En effet, si le haut niveau arrive tant bien que mal à survivre sportivement (car financièrement, c’est une toute autre histoire, la règle du huis clos privant les clubs professionnels de la plus grande partie de leurs recettes), il n’en est pas de même dans les autres secteurs d’activités, qu’il s’agisse de la formation, de la compétition chez les jeunes et les seniors (hors haut niveau), du sport loisir, du handisport ou du sport santé, un concept qui subit un méchant coup d’arrêt en raison de la fermeture de la plupart des salles et installations sportives.

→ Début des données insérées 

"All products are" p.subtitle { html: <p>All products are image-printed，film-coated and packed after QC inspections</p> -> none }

Dans quel état physique et mental sortirons-nous de cette crise du Coronavirus, un nom « rigolo » qui ne fait plus rire personne ? Sur le seul registre de la formation, les dégâts seront considérables, comme le fait remarquer Myriam Lignot, entraîneur de la natation artistique : « On se réjouit, dit-elle, que nos meilleures nageuses puissent s’entraîner grâce à leur statut d’athlètes de haut niveau. Mais c’est du côté de la formation que la situation est catastrophique. Les longs mois d’interruption vont faire des dégâts dans toutes les catégories d’âge. » Un avis que partagent tous les formateurs et entraîneurs, parfois avec un froid pessimisme, comme le fait Alexandre Donsimoni, l’entraîneur du water-polo, qui estime « que les effets de la crise vont toucher huit générations de jeunes sportifs. »

Qui n’aura pas subi les effets pervers de cette épidémie incontrôlable ? La crise économique inéluctable, dont les premiers effets se font ressentir, va pénaliser tout le monde et principalement les personnes en situation précaire, pour lesquelles l’accès au sport risque de devenir de plus en plus compliqué.

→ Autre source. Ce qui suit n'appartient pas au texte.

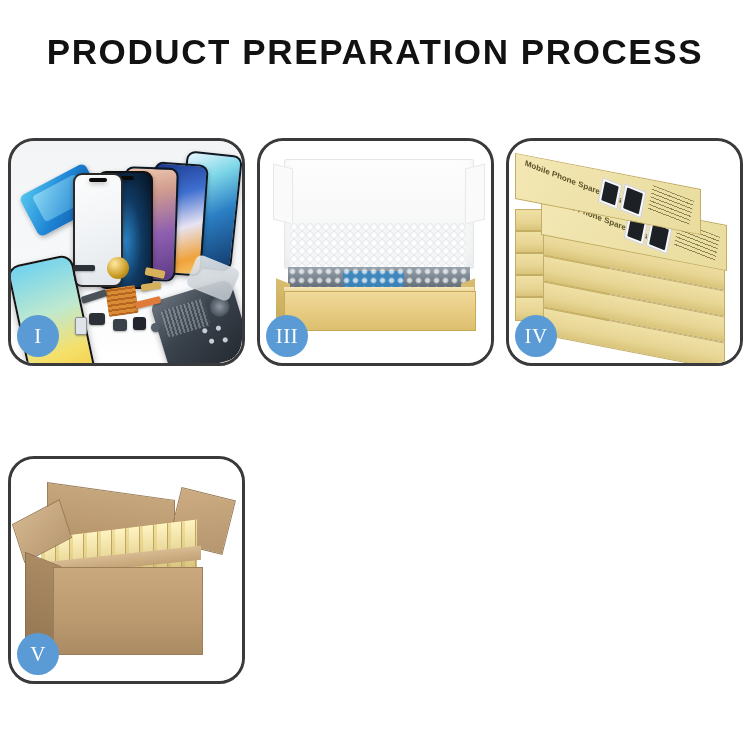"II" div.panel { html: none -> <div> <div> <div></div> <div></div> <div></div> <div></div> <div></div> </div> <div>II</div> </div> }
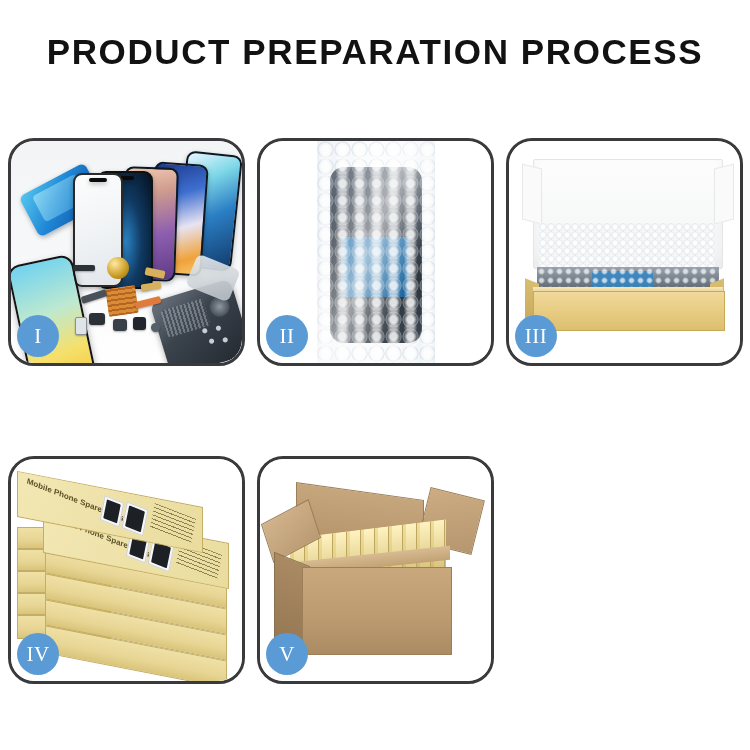"III" div.panel { html: <div> <div> <div></div> <div></div> <div></div> <div></div> <div></div> <div></div> <div></div> <div></div> </div> <div>III</div> </div> -> none }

Le tableau n’est évidemment pas très réjouissant. Mais dans le climat morose qui entoure cette période noire de l’existence, tentons de rester combatifs et solidaires, afin de limiter la casse et de faire en sorte que le sport reste une source de bonheur, surtout pour les enfants, dont la joie de jouer et de bouger constitue, en ces temps troublés, une belle leçon de vie.